Texto del documento:
····················

Pasolini, Laura Betti y Goffredo Parise
en el Premio Strega, 1960.

Nada más entrar, ya en la primera sala, dos detalles te sacuden. La exposición Pasolini-Roma parece desde fuera algo monumental y triunfal, pero en cambio se apega luminosamente a los detalles. El primero, un brevísimo video: Pasolini, en los primeros años sesenta, entrevistado en la primera y paupérrima casa de Rebibbia donde vivió con su madre durante tres años, al llegar a Roma con «una maleta y unas cuantas alegrías que resultaron ser falsas». Señala el palacio, la calle, y dice en tono de invitación: «Mire, la realidad habla». Y se pone a contar su vida y la de la periferia romana, sin separar nunca la historia de su propia persona y la de “su” gente, con una pasión tan humana que años después, en el 74, después de leer un artículo suyo, “El vacío del poder en Italia”, don Giussani llegó a decir que había que leer a Pasolini porque era «el único intelectual católico, el único».

····················

Datos proporcionados:

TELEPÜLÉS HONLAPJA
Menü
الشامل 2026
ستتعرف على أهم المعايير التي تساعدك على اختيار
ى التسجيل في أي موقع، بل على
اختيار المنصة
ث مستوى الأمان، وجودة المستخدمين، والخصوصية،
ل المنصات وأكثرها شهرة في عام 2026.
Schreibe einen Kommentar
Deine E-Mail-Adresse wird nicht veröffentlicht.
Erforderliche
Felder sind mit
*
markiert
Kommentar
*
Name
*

····················

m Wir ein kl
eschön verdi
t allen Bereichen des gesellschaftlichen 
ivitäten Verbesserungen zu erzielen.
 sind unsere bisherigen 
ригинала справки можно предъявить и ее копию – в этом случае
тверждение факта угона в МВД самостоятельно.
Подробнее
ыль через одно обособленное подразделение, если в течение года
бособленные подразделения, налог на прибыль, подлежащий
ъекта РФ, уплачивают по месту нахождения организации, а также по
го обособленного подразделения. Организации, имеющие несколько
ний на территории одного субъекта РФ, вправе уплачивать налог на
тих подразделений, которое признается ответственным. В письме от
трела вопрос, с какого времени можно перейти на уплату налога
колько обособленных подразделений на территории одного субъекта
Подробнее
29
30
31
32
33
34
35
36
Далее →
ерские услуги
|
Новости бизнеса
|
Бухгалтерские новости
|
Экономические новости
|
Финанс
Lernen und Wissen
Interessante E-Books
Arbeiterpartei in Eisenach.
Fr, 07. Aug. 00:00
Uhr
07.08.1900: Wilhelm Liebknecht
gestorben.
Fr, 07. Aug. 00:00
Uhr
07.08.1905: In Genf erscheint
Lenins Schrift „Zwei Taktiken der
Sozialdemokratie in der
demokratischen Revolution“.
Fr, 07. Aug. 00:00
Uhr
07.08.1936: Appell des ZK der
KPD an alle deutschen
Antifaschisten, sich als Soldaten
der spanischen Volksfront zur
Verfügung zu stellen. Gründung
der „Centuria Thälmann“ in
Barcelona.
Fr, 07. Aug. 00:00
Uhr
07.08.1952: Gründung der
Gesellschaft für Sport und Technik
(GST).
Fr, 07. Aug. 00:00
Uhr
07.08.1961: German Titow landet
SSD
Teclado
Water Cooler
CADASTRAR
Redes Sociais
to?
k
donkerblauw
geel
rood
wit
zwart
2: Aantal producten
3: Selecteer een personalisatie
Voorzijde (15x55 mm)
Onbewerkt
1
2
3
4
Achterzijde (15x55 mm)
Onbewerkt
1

····················

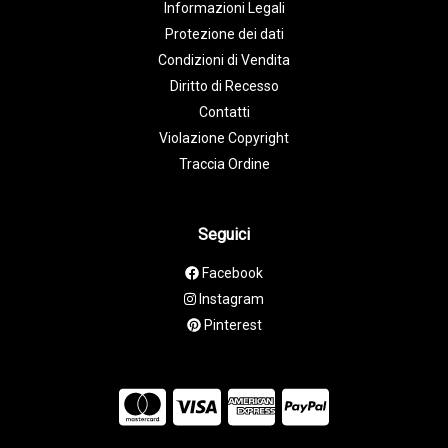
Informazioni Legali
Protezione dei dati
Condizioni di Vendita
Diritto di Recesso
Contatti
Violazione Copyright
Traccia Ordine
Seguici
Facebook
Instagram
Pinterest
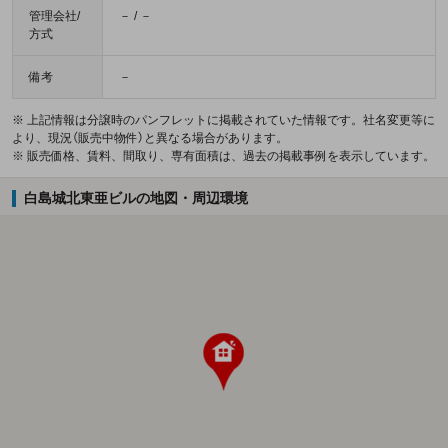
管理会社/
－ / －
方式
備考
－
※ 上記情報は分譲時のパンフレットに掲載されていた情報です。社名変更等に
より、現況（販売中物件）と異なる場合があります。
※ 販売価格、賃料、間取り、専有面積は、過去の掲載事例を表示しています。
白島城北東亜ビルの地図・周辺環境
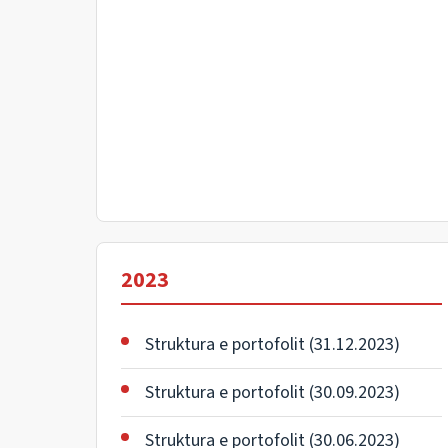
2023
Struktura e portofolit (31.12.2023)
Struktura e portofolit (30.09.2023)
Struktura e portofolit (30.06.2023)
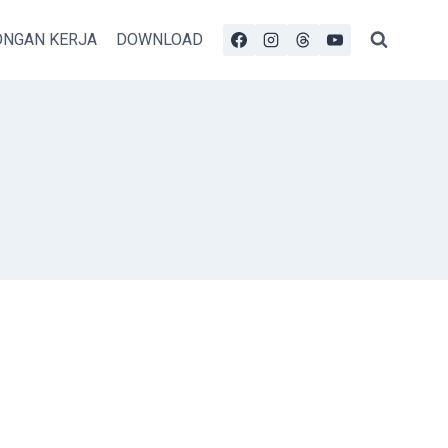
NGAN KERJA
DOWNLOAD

····················

Tarea 1: Localiza y copia cada línea de las entradas que contenga la palabra "можно", teniendo en cuenta que se distinguen mayúsculas y minúsculas.
Tarea 2: Completa el texto sobre la exposición Pasolini-Roma escribiendo la parte que seguiría a su última oración.

Resultado 1:
ригинала справки можно предъявить и ее копию – в этом случае
трела вопрос, с какого времени можно перейти на уплату налога

Resultado 2:
En segundo lugar, una poesía – en realidad es poco más que unas notas en verso anotadas en un folio – de 1950: «¿Adulto? Nunca – nunca, como la existencia / que no madura – permanece siempre tierna, / de día espléndido en día espléndido – / no puedo sino permanecer fiel / a la maravillosa monotonía del misterio». Tanto las razones de la grandeza como las de la desesperación de Pasolini parecen estar ya en esos versos: una fidelidad al misterio de la realidad parece irreconciliable con una posición adulta, madura.

¿Cuál es – parece preguntarse – el precio de la libertad, de un compromiso serio con la realidad, de una vida a la altura del propio amor? Para Pasolini ese precio fue, sin duda, la soledad: «Doy vueltas / más moderno que todos los modernos / buscando hermanos que ya no están».

Una soledad de impotencia e incomprensión que Pasolini reiteró muchas veces
, aparentemente en el vacío – una soledad que ni siquiera el sueño marxista supo llenar. Escribe a su madre en su famosa Súplica: «Por eso está condenada / a la soledad la vida por ti dada. // Y no quiero estar solo. Tengo infinita hambre / de amor…». Todo habla de la estatura de un deseo que él siente como una maldición inexorable, como un destino maldito.

El recorrido de la muestra parece avanzar por el eje de una promesa fallida: Pasolini apunta tan alto que el interlocutor, si existe, fracasa siempre. Sin embargo en la mayoría de las fotos de la exposición Pasolini aparece siempre acompañado: por su madre, por amigos… La soledad que él denuncia es evidentemente algo más profundo.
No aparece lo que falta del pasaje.